Insurance companies are starting to fill the loopholes in their cybersecurity products, which could prevent costly lawsuits and angry customers down the road.
Make sure you're covered for the gray areas—that's the warning from insurance attorney Scott Godes, who talked to TechRepublic recently about the chasm between cyberpolicies and traditional crime coverage.
Uninsured losses resulting from social engineering are an all-too-common plight of American businesses, said Godes, a partner in the Washington., D.C. office of Barnes & Thornburg, where he co-chairs the data security and privacy practice.
For example, the P.F. Chang's restaurant chain got hacked for 60,000 customer credit card numbers, and then got stuck with a nearly $2 million billto a payment processing company that its cyberinsurance policy from the Chubb insurance company didn't cover, Godes observed.
Some insurance companies are trying to fill the middle ground. One example is Willis Towers Watson, an insurance brokerage that recently announced its CyFi plan—that's short for cyberinsurance and fidelity, vice president Peter Foster explained.
Fidelity bond is insurance-speak for a crime policy involving the theft of money. A client of Foster's in the financial field nearly lost a large sum when one of their corporate officers was asked to surreptitiously transfer money online, which inspired Willis to expedite its product offering, he said. That wouldn't have been covered in a standard cyberinsurance policy.
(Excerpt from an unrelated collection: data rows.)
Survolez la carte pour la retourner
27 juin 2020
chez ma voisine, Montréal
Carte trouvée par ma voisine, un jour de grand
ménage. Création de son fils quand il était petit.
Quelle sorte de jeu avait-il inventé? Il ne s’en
"They managed to stop it in time, but it's what got them concerned," Foster said. "Because [CyFi] is a gap filler, it is considered primary coverage to fill that gap and will also serve excess over the crime policy and the cyber policy," he said.
"Such gaps may include losses arising from social engineering; theft of confidential information; a narrow definition of computer systems; mechanical failures or errors in program designs; and cyberterrorism," Willis' announcement stated. Willis plans to make the policy available to other industries, not just the financial field, Foster added. Lloyd's and U.S. Underwriters are the companies behind the policy, he said.
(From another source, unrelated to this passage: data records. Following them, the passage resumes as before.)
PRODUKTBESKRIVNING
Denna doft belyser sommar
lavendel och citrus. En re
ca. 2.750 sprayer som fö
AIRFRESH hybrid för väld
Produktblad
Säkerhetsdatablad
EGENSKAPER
Godes said Willis' new plan goes further than others have to date. "Cyberinsurance in particular has kept me busy since 2008," he said. "You would be hard-pressed to find stock cyberinsurance that covers money lost by being wired around from social engineering fraud."
There are other caveats that companies shopping for cyberinsurance should beware, Godes added. Those include coverage limits due to regulatory actions; lack of coverage for the cost of call monitoring, credit monitoring, and forensic investigations; and denial of coverage if a hack began before the coverage term. Another aspect to consider is cybercoverage for an attack on your company that results in hurting other companies, such as the recent distributed denial-of-service attack on domain name system provider Dyn.
However, "It's still an evolving market. Ultimately the policies as we see them today have only been around a few years," Godes noted. "Ask a lot of questions as you're buying. That's probably point number one. Ask questions about why and how this policy you're thinking about buying is well-suited to your company and your company's risk. What might be important to one entity might be completely unimportant to another."